→ **Provided passage**
Statistical Analyses
We classified PD patients into PD/pRBD+ (n = 25) and PD/pRBD− (n = 40) using an established cutoff score of 6 on the RBDSQ (Nomura et al., 2011). Baseline sample and PD disease characteristics are summarized in Table 1. Four participants (three PD/pRBD−, one PD/pRBD+) were missing the IADL Scale at baseline, two (one PD/pRBD−, one PD/pRBD+) were missing the MMAA at follow-up, six (five PD/pRBD−, one PD/pRBD+) were missing the IADL Scale at follow-up, 12 (eight PD/pRBD−, four PD/pRBD+) were missing the GDS at follow-up, three (all PD/pRBD−) were missing the AS at follow-up, and two (both PD/pRBD−) were missing the STAI at follow-up.
Given variability in duration between baseline and follow-up assessment (16–47 months), study hypotheses were tested using hierarchical linear models (HLM) in R (R Core Team, 2020) with lme4 (Bates, Maechler, Bolker, & Walker, 2015). All available data were used for parameter estimates, via maximum likelihood estimation, in order to account for missing data (Schafer & Graham, 2002; Singer, Willett, & Willett, 2003). The random effect of intercept for individuals was included in all models; model convergence issues precluded the inclusion of the random effect of visit. Visit was modeled as a continuous parameter representing time in months. In addition to visit as the lower level predictor, we entered a dummy-coded variable representing the comparison between PD/pRBD− and PD/pRBD+ patients (coded as 0 and 1, respectively) as the higher order predictor variable (i.e., between person variables). The resulting group × visit cross-level interaction term represents the parameter of interest in the current study.
Based on established methods for covariate selection (Raab, Day, & Sales, 2000), bivariate Pearson/Spearman correlations determined that demographic characteristics (i.e., age, gender, education) and baseline severity of depression and apathy were significantly associated with cognitive outcomes; thus, these variables were included as covariates within the HLMs. Age emerged as the only statistically significant bivariate correlate of functional and psychiatric outcomes, with depression and apathy also emerging as a bivariate correlate of IADL scores. As such, these variables were included as covariates within their respective models. Time since PD diagnosis did not correlate with any outcomes of interest, so it was not included as a covariate in the models. Moreover, results from models covarying for LED were comparable to models that did not; as such, results from the latter are reported.
We performed backward selection elimination of covariates with p > 0.05 in the HLMs. Examination of model fit statistics (−2 log likelihood [−2LL], Akaike Information Criterion [AIC], and Schwarz's Bayesian Criterion [BIC]) determined that the inclusion of these additional covariates did not improve model fit. As such, data from the more parsimonious models are reported, with remaining covariates specified for each model. Estimate effect sizes for the HLM analyses are reported as r values (small = 0.10; medium = 0.30; large = 0.50; Cohen, 1992). Alpha was set a priori at p < .05.

→ **Tasks to complete**
1: According to the statistical analyses section, why were the study hypotheses tested with hierarchical linear models? Answer in one to three sentences.
2: Reproduce word for word the part of the statistical analyses section that opens with the words containing "Statistical Analyses" and closes with "STAI at follow-up.".
The records have nothing to do with the statistical analyses section or the tasks on it.

→ **Listed records**
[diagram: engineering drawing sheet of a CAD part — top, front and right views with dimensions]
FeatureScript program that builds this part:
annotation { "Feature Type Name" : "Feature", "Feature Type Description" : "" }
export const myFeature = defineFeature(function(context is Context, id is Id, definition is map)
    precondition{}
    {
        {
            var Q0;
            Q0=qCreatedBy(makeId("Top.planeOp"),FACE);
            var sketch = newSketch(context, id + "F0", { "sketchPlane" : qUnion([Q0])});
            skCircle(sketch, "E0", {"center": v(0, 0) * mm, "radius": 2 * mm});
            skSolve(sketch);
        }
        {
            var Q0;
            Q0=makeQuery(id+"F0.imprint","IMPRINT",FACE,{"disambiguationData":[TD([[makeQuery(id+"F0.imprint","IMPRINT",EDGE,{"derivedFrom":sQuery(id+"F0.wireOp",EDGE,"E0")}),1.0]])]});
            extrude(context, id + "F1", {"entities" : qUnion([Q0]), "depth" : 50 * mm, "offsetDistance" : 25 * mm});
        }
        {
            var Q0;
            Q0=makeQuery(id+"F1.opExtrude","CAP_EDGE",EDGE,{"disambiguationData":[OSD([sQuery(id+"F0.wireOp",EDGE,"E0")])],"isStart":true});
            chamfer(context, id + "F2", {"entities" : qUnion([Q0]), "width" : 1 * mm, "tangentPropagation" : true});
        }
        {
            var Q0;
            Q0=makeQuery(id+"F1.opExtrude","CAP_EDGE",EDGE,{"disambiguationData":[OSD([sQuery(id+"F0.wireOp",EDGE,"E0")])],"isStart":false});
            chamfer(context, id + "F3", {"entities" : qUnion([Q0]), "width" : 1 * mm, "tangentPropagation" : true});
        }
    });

→ **Task-by-task results**
1: The time between baseline and follow-up assessment varied from 16 to 47 months, so hierarchical linear models were used to test the hypotheses.

2:
Statistical Analyses
We classified PD patients into PD/pRBD+ (n = 25) and PD/pRBD− (n = 40) using an established cutoff score of 6 on the RBDSQ (Nomura et al., 2011). Baseline sample and PD disease characteristics are summarized in Table 1. Four participants (three PD/pRBD−, one PD/pRBD+) were missing the IADL Scale at baseline, two (one PD/pRBD−, one PD/pRBD+) were missing the MMAA at follow-up, six (five PD/pRBD−, one PD/pRBD+) were missing the IADL Scale at follow-up, 12 (eight PD/pRBD−, four PD/pRBD+) were missing the GDS at follow-up, three (all PD/pRBD−) were missing the AS at follow-up, and two (both PD/pRBD−) were missing the STAI at follow-up.